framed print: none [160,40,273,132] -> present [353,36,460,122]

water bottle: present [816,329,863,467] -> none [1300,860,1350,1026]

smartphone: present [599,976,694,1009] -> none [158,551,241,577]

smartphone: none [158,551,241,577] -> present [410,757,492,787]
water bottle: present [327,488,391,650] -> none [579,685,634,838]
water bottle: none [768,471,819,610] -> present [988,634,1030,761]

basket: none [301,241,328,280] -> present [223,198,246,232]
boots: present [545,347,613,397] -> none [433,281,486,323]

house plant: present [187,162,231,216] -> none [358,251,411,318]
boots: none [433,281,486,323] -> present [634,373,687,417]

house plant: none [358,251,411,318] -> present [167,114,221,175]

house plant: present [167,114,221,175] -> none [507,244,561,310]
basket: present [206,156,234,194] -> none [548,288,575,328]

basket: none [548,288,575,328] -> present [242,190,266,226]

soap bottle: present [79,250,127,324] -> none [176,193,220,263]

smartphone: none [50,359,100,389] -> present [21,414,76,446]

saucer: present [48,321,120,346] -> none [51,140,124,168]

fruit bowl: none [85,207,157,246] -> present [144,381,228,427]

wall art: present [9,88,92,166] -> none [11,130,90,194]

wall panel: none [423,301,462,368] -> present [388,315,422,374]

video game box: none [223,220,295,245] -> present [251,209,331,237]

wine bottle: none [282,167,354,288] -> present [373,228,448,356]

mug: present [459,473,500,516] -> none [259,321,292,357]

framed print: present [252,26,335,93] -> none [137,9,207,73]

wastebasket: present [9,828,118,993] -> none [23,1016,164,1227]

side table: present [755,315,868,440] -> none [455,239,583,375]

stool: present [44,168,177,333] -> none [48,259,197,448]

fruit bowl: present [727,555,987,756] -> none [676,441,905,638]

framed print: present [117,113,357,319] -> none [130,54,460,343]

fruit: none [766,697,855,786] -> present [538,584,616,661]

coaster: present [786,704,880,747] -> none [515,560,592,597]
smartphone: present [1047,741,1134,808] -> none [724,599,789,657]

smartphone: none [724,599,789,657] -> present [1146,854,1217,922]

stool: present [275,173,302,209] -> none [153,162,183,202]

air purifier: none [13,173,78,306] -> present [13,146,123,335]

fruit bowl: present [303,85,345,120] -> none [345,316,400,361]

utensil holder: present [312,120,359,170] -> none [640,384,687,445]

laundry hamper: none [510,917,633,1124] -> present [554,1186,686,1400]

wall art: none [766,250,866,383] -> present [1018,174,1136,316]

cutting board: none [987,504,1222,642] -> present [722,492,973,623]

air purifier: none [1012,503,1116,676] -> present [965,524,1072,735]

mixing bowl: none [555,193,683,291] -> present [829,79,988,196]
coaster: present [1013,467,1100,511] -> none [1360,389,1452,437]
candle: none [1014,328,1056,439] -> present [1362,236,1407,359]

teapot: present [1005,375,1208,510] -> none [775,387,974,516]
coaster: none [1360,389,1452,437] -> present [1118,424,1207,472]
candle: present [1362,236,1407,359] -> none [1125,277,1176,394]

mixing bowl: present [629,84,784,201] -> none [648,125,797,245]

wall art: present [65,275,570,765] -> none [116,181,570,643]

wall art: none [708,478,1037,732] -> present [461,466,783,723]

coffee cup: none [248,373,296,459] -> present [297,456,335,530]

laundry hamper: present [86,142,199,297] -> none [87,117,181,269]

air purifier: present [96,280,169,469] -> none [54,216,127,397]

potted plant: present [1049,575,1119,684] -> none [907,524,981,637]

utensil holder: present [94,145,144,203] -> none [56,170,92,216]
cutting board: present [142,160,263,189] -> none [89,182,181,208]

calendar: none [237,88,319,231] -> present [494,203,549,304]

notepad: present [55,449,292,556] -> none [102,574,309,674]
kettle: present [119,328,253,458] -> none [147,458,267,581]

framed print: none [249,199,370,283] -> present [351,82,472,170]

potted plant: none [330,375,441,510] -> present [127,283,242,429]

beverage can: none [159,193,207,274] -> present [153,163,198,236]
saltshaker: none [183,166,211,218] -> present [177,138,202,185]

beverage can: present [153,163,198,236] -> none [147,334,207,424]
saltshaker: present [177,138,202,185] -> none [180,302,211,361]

* Directions for this task *
Above are the records; print exactly the lines from the line with "air purifier: present" to the line with "calendar: none [237,88,319,231]", including both, and nothing else.

* Result *
air purifier: present [96,280,169,469] -> none [54,216,127,397]

potted plant: present [1049,575,1119,684] -> none [907,524,981,637]

utensil holder: present [94,145,144,203] -> none [56,170,92,216]
cutting board: present [142,160,263,189] -> none [89,182,181,208]

calendar: none [237,88,319,231] -> present [494,203,549,304]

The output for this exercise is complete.